In their recently published global happiness report, Christian Krekel and colleagues (2018) have identified twelve key factors that determine how satisfied people are with their jobs (for the full list click here). Not surprisingly, the most important factor was having high-quality relationships with your co-workers, and more specifically, your manager.
However, what piqued my interest was the second most important factor, which was “having an interesting job”. In this article, we want to explore what this means in a bit more depth. What really makes a job more interesting? How does this relate to happiness? And finally, why should we care about this?
The following examples illustrate three very different ways in which organisations have successfully created interesting jobs.
One thing that Ritz-Carlton and Zappos have in common is their outstanding customer service. Both the luxury hotel chain and the Amazon-owned online fashion retailer have found ways to motivate their employees to deliver the best possible service. At Ritz-Carlton, employees can spend up to $2000 to solve their customers’ problems without asking for their manager. Similarly, Zappos’ call-centre employees at any level have the same freedom as managers to fully refund a customer’s money, for instance, or to send a surprise bunch of flowers. Unlike in other call-centres, they don’t need to stick to any scripts or time limits, as real human connections are more highly valued over standardisation and cost-efficiency.
So, from an employee perspective, how does this make their jobs more interesting? The answer is simple: they have autonomy. They are in control of how they act and what they do. Of course, there needs to be some ground rules, but employees are trusted to make their own decisions and act within those. Instead of following tight regulations or scripts like robots, employees can now build human connections with customers and find more personalised solutions to their problems. As a result, employees feel valued and trusted by their organisation. They feel a sense of achievement when they have been able to ‘fix’ a customer’s problem or complaint more quickly and directly. And in return customers will feel satisfied that they have been treated fairly and are more likely to return in the future and indeed tell their friends and family about how well their issue was handled.
Bringing your whole self to work
Patagonia is a well-known advocate for environmental causes, but it continues this dedication and support for its employees too. Women make up 50% of their workforce and roughly half of their upper management positions are filled by women — led by their female CEO Rose Marcario (according to 2020 Fortune 500 magazine only 7.4% of women hold Fortune 500 CEO roles). It provides critical support with in-house child care facilities and even sending nannies on business trips! Even more surprising is that Patagonia will hire environmental activists and encourage them to (peacefully) protest. If they go to jail, the company will pay for their bail and legal fees.
What Patagonia is doing here is genuinely embracing different people’s needs and opinions to encourage and promote diversity and inclusivity.

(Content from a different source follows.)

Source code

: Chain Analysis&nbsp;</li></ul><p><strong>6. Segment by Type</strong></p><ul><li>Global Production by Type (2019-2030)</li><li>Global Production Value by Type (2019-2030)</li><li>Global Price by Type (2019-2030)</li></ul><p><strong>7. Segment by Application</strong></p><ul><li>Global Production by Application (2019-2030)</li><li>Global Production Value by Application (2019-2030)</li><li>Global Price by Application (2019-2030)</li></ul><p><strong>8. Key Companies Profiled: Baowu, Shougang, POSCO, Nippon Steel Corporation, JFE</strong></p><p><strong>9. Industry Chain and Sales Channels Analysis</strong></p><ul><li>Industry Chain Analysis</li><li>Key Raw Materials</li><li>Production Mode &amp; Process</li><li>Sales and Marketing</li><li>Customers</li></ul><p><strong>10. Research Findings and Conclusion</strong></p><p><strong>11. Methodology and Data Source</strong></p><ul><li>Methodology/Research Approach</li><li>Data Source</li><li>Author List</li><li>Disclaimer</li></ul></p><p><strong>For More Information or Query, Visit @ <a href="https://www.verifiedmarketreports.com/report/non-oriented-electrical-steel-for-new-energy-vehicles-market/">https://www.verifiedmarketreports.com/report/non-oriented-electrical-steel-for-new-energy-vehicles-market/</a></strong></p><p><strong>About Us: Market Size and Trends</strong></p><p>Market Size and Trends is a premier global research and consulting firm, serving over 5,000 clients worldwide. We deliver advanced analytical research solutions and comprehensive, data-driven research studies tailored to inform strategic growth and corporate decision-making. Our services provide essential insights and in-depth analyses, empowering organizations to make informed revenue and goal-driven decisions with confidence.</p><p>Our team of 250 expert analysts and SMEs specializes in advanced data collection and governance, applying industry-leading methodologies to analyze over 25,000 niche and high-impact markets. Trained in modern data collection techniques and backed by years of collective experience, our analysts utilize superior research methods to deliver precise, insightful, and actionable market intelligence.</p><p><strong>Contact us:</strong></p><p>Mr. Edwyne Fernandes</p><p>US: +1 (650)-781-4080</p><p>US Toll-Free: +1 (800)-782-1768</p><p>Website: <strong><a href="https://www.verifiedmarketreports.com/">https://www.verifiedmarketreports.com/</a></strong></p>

Not having to “stop” being a mum or an activist as soon as they enter the workplace reinforces employees’ self-identities and wellbeing by allowing them to bring their whole selves to work. Furthermore, co-workers get to see each other as multifaceted human beings, which is likely to make their conversations deeper and their relationships stronger. This, in turn, will create a stronger sense of belonging and loyalty.
Introducing self-managed teams
Buurtzoorg is a pioneering Dutch health care organisation. They have been named Best Employer of the Netherlands in 4 out of the last 5 years and their client satisfaction rates are the highest of any health care organisation. Their secret sauce is a revolutionary organisational setup. Buurtzoorg’s 15,000 nurses are organised into 950 self-managed teams. Each team of nurses is fully responsible for their own work in all areas including nursing, planning, decision-making, hiring, and firing. Teams grow until they get to twelve people and then split into separate teams. The headquarter supporting this network consists of only 50 people.
Once again, high levels of autonomy and responsibility seem to make for more interesting jobs. Additionally, a lack of bureaucracy and the resulting decentralised decision-making within the respective teams frees up time and makes every decision appropriate and relevant for the people it affects. The nurses at Buurtzoorg can purely focus on what they love to do, which is delivering care to patients, instead of worrying about bureaucracy and siloes. Administrative tasks are split equally amongst the individual team members.
So what are some key takeaways?
How much more satisfied do you think you would be with your job if you had more control over what you are doing or if you could be more yourself at work? Of course, these are outstanding examples that have been implemented at a large scale, but think about how you could action these in a small way in your own team:
/ Increasing autonomy: What is a small decision that you could delegate to somebody else? How could you help someone in your team take more control over what they are doing on a day-to-day basis?
/ Encouraging authenticity: What is a personal question you could ask your team during your next team meeting to better understand who they are? Or what is an informal meeting format that would enable personal connections (e.g. virtual coffee chat)?
/ Reducing bureaucracy and siloes: Are you overseeing any processes that could be frustrating for somebody else? Could you ask somebody for feedback or ideas to improve a frustrating process?
Even when implemented at a small scale, these three tips can help create a more interesting work environment, which will bring great benefit and increased happiness and loyalty both for your own employees and in turn your customers.